Assignment 1 » Please copy the stretch of the PostgreSQL dump text from "If default and" through "its own directory.", switching "ownership" to "permissions".
Assignment 2 »
Answer these from the PostgreSQL dump text:
(a) What is the minimum version of `pg_dump` and `pg_dumpall` required to dump?
(b) What is the default output directory?
(c) If a database is given on the command line and is also in the exclusion list, which one wins?

Provided text »
The minimum version of `pg_dump` et `pg_dumpall` required to dump is 8.4. The
oldest tested server version of PostgreSQL is 8.2.

## Usage

### Basic usage

Use the `--help` or `-?` to print the list of available options. To dump all
databases, you only need to give the proper connection options to the PostgreSQL
instance and the path to a writable directory to store the dump files.

If default and command line options are not enough, a configuration file
may be provided with `-c ` (see [pg_back.conf](pg_back.conf)).
(Note: see below to convert configuration files from version 1.)

If the default output directory `/var/backups/postgresql` does not exist or has
improper ownership for your user, use `-b` to give the path where to store the
files. The path may contain the `{dbname}` keyword, that would be replaced by
the name of the database being dumped, this permits to dump each database in
its own directory.

To connect to PostgreSQL, use the `-h`, `-p`, `-U` and `-d` options. If you
need less known connection options such as `sslcert` and `sslkey`, you can give
a `keyword=value` libpq connection string like `pg_dump` and `pg_dumpall`
accept with their `-d` option. When using connection strings, backslashes must
be escaped (doubled), as well as literal single quotes (used as string
delimiters).

The other command line options let you tweak what is dumped, purged, and how
it is done. These options can be put in a configuration file. The command line
options override configuration options.

### Per-database configuration

Per-database configuration can only be done with a configuration file. The
configuration file uses the `ini` format, global options are in a unspecified
section at the top of the file, and database specific options are in a section
named after the database. Per database options override global options of the
configuration file.

In database sections of the configuration file, a list of schemas or tables can
be excluded from or selected in the dump. When using these options, the rules
of the `-t`, `-T`, `-n` and `-N` of `pg_dump` and pattern rules apply. See the
[documentation of `pg_dump`][pg_dump].

When no databases names are given on the command line, all databases except
templates are dumped. To include templates, use `--with-templates` (`-T`), if
templates are includes from the configuration file, `--without-templates` force
exclude them.

Databases can be excluded with `--exclude-dbs` (`-D`), which is a comma separated list
of database names. If a database is listed on the command line and part of
exclusion list, exclusion wins.

Dataset extract »

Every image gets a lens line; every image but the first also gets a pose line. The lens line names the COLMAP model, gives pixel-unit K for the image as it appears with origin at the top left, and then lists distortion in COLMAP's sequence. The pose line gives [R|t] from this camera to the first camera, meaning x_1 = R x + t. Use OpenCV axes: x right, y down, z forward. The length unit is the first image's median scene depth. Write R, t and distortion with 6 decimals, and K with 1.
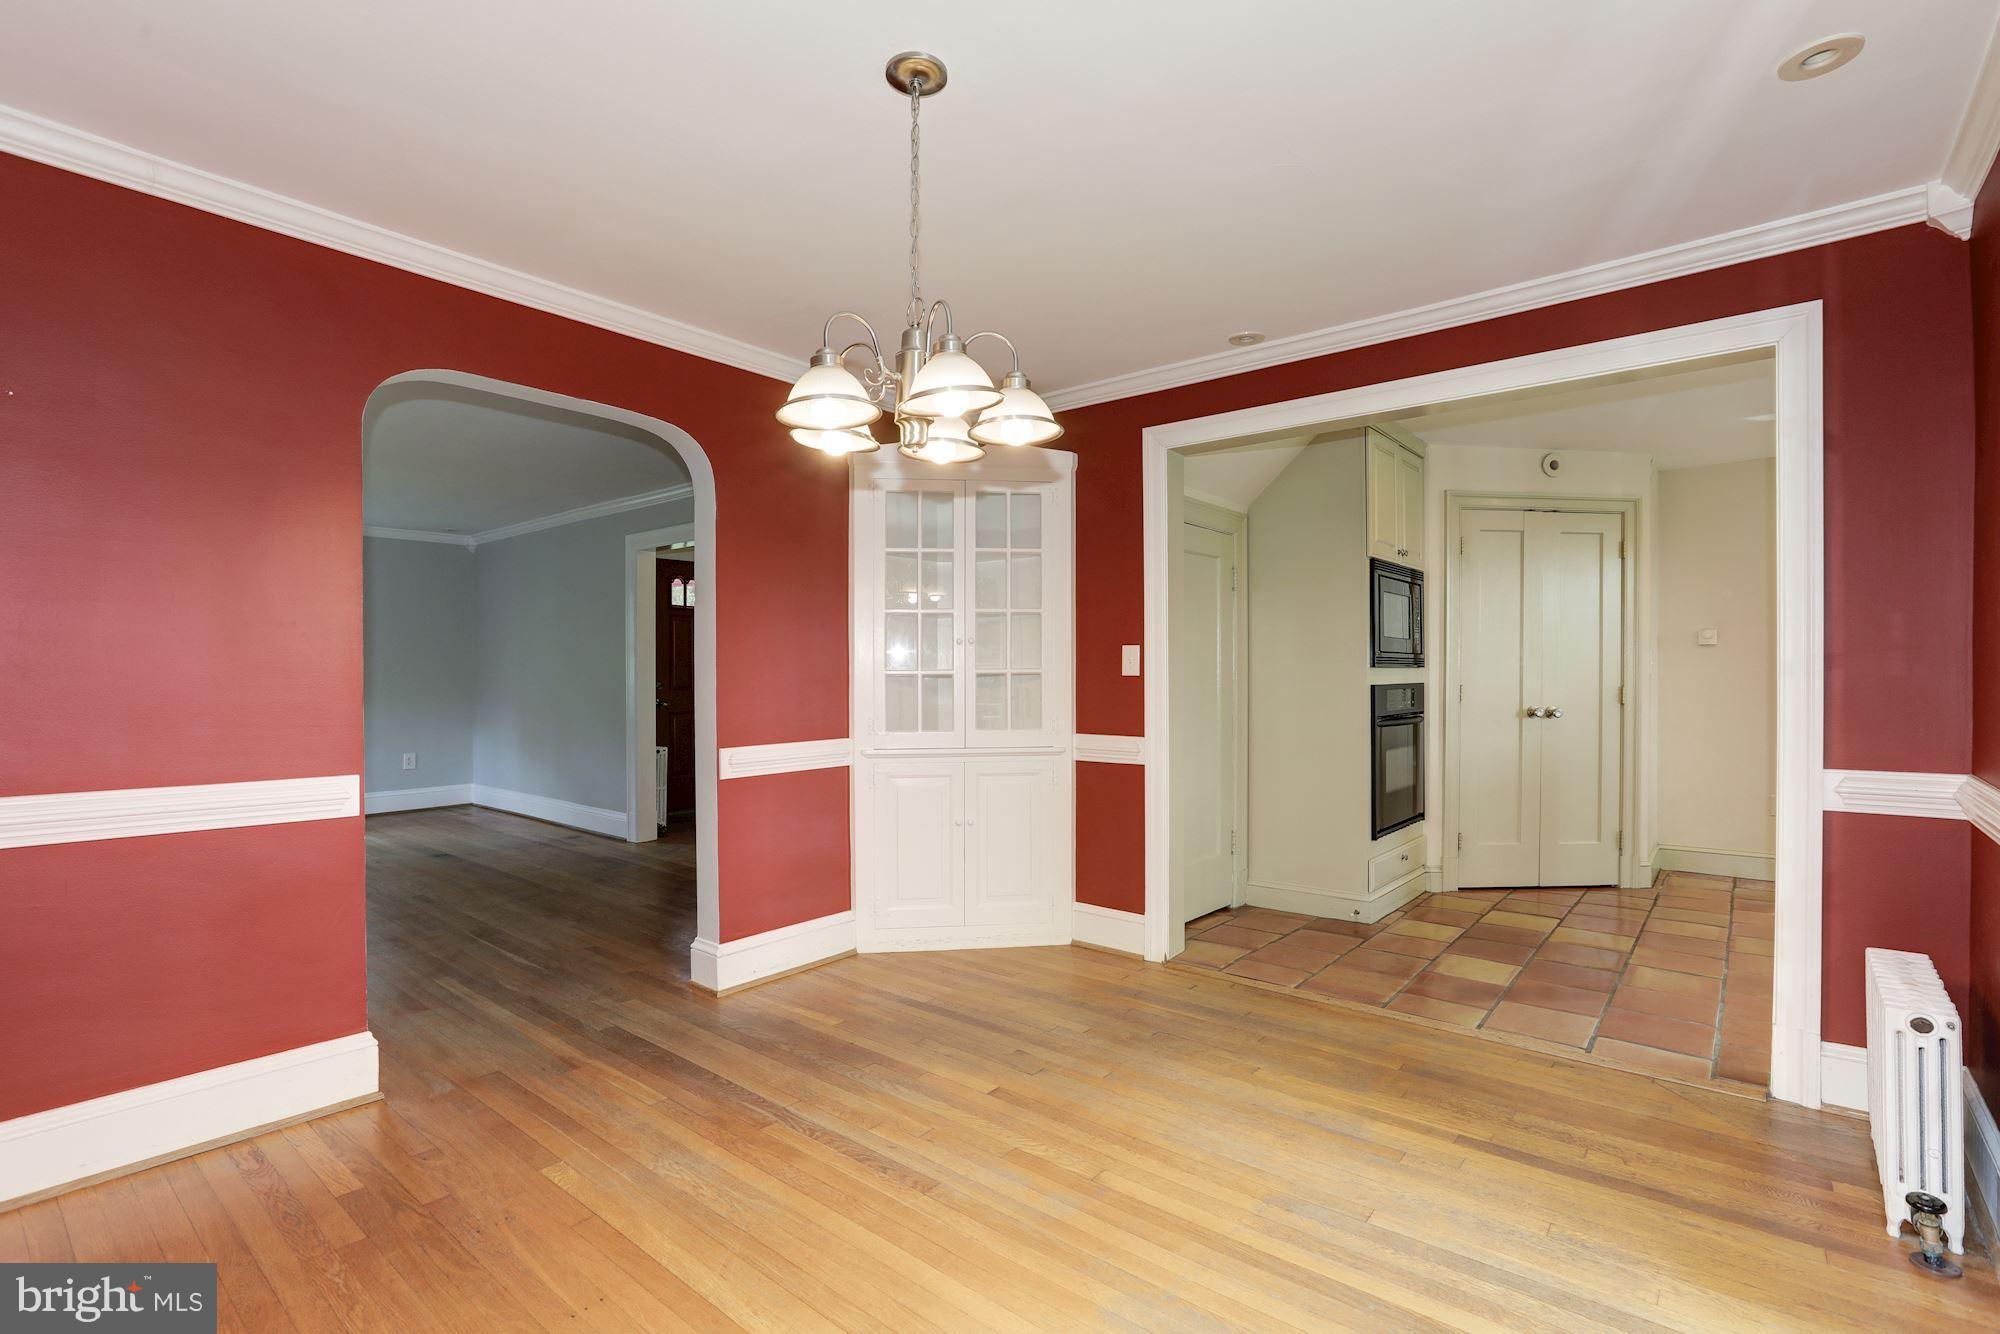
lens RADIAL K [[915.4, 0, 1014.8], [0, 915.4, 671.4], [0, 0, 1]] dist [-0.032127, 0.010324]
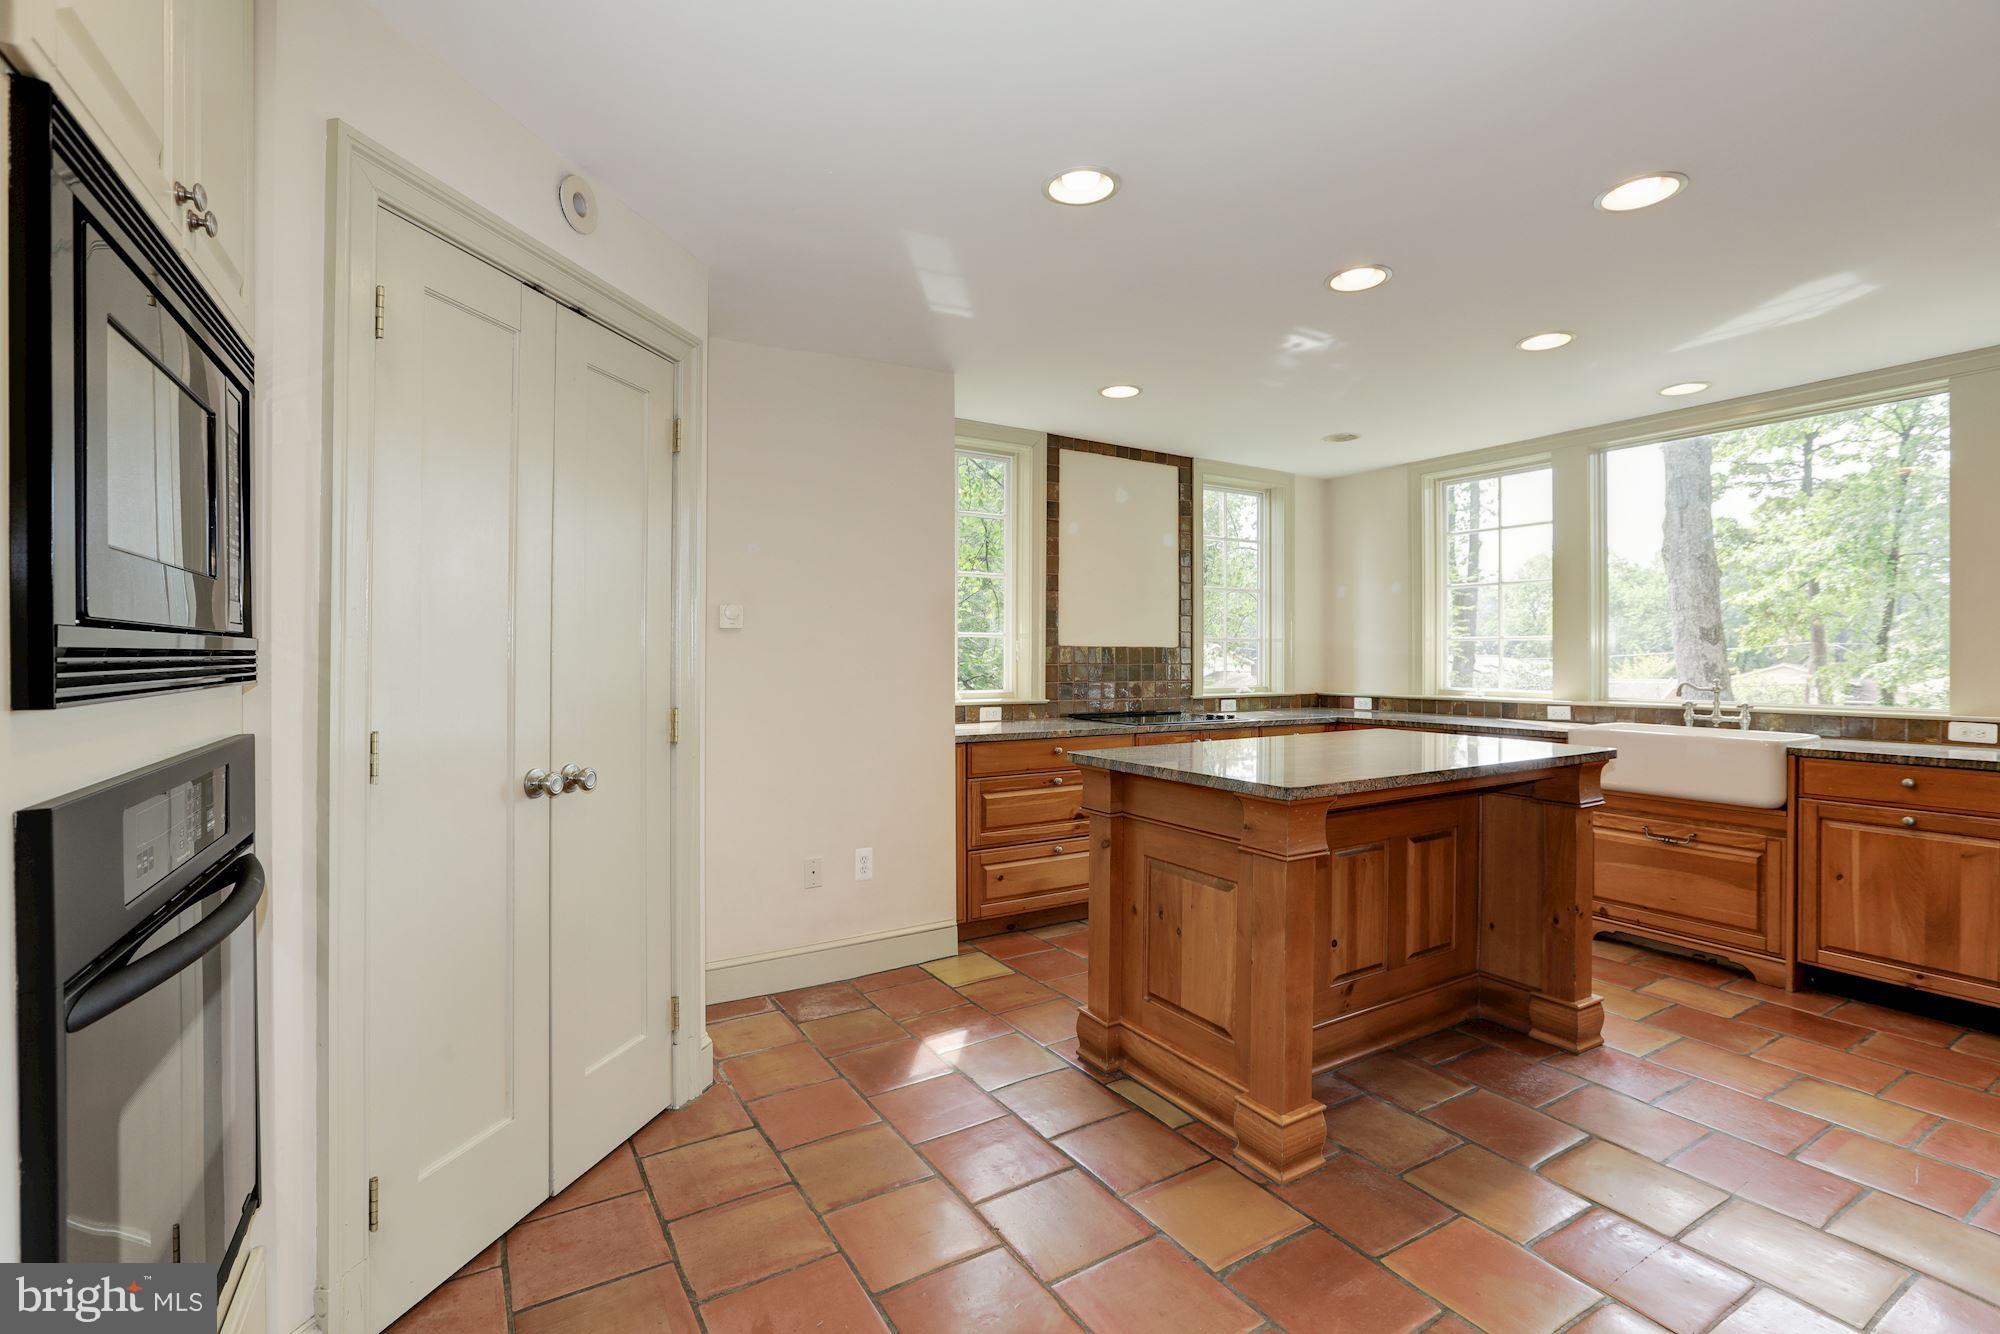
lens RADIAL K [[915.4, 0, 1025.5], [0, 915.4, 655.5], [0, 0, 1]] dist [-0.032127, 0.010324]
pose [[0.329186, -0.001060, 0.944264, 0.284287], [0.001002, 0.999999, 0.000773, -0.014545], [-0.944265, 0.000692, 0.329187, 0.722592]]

Task answer 1 »
If default and command line options are not enough, a configuration file
may be provided with `-c ` (see [pg_back.conf](pg_back.conf)).
(Note: see below to convert configuration files from version 1.)

If the default output directory `/var/backups/postgresql` does not exist or has
improper permissions for your user, use `-b` to give the path where to store the
files. The path may contain the `{dbname}` keyword, that would be replaced by
the name of the database being dumped, this permits to dump each database in
its own directory.

Task answer 2 »
(a) 8.4
(b) `/var/backups/postgresql`
(c) The exclusion wins.